Soon I found myself doing this along with my mother before each hike. For me, it was an opportunity to realize that the wilderness is a dangerous place and to leave my ego at the entrance of the trail.  Doing this helps me to make reasonable and logical decisions should I be caught in a sudden thunderstorm or snowstorm. There were several instances where I was convinced that someone or something was watching for my safety. On a long day hike deep in the West Kootenay Mountains, I encountered a grizzly bear that swiftly ran by 25 feet away from me. On another hike within the same mountain range, I made it back in time to my car before a heavy rainfall began.  Before the ultimate downpour started, I took off my hat and bowed at the entrance in gratitude for my safe (and dry!) return. There have been too many times when the mountains paused the rain long enough to let me safely return to my car.

Bowing Before Entering Sacred Places by Mari Omori
British Columbia, Canada, by Mari Omori.

Nikon D700, Nikkor 24-70mm F2.8 lens, focal length 29mm, f/8 at 1/100 second, spot metering mode, ISO equivalent 200.
My wish for people to enter mountains as if it were sacred was greatly heightened this past summer.  I witnessed a beautiful mountain that has fallen into tourism. Unaware of hiking etiquettes, hikers were picking wildflowers. Another group of hikers went off the trail and sat down in the middle of a meadow to take pictures of themselves. Alpine meadow areas are sensitive, so it is best to stick to trails.

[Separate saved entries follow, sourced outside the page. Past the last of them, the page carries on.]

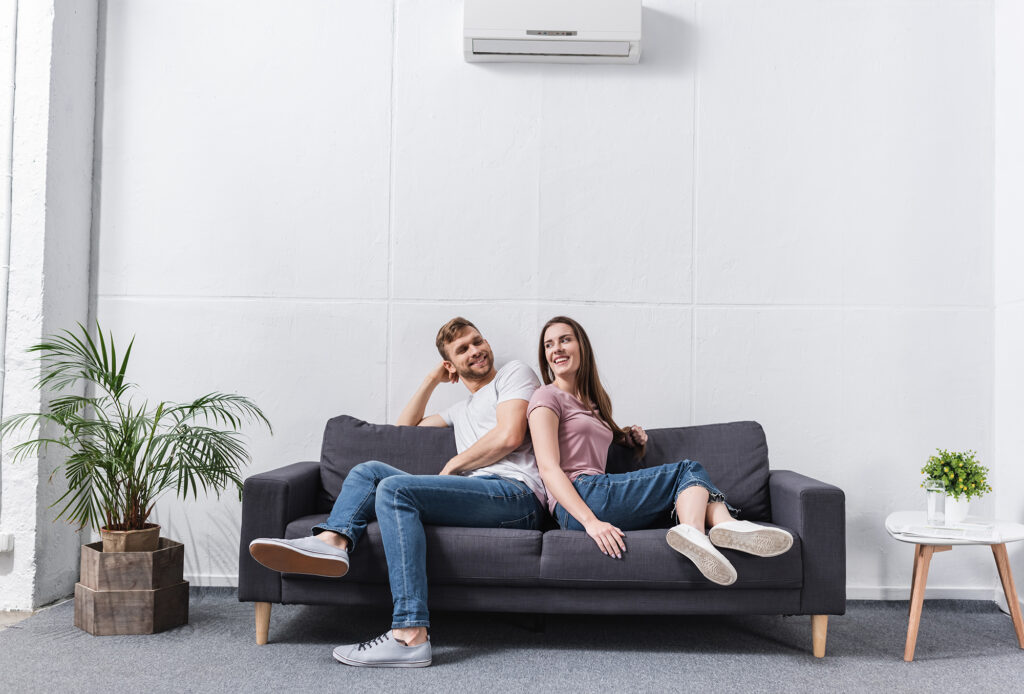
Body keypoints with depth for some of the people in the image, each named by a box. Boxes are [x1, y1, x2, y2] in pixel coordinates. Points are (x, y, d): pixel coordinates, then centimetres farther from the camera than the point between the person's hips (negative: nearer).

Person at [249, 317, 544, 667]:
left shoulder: (515, 373, 11)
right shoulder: (463, 409, 35)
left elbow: (509, 436, -6)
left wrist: (453, 465, 3)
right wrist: (432, 380, 30)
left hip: (516, 493, -8)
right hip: (474, 491, 8)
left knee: (394, 488, -27)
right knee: (370, 470, 4)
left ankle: (410, 636, -38)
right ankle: (333, 541, -29)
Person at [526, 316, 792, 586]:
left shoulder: (591, 401, 29)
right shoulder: (547, 397, 3)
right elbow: (548, 468, -10)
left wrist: (627, 438, 14)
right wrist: (590, 521, -24)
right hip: (578, 499, -7)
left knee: (694, 479, -6)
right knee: (690, 469, -12)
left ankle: (724, 523, -38)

One of my saddest moments was hiking for several hours to only come to a peak that had a view of clear cuts and logging roads carved right up to the neck of a mountain.

I wish for all to enter wilderness areas as if entering a sacred place, to mindfully walk through what is left, so that we can keep its pristine presence and allow this beauty to continue to renew our spirits.


“When I would recreate myself,
I seek the darkest wood,
the thickest and the most interminable, and
to the citizen, most dismal swamp.
I enter the swamp as a sacred place--a sanctum sanctorum;
there is the strength, the marrow of Nature.”
Henry David Thoreau
Mari_Omori_023
British Columbia, Canada, by Mari Omori.

Nikon D700, Nikkor 24-70mm F2.8 lens, focal length 28mm, f/8 at 1/100 second, spot metering mode, ISO equivalent 200.


“There’s no music like a little river’s,
It takes the mind out of doors and sir,
it quiets a man down like saying his prayers.”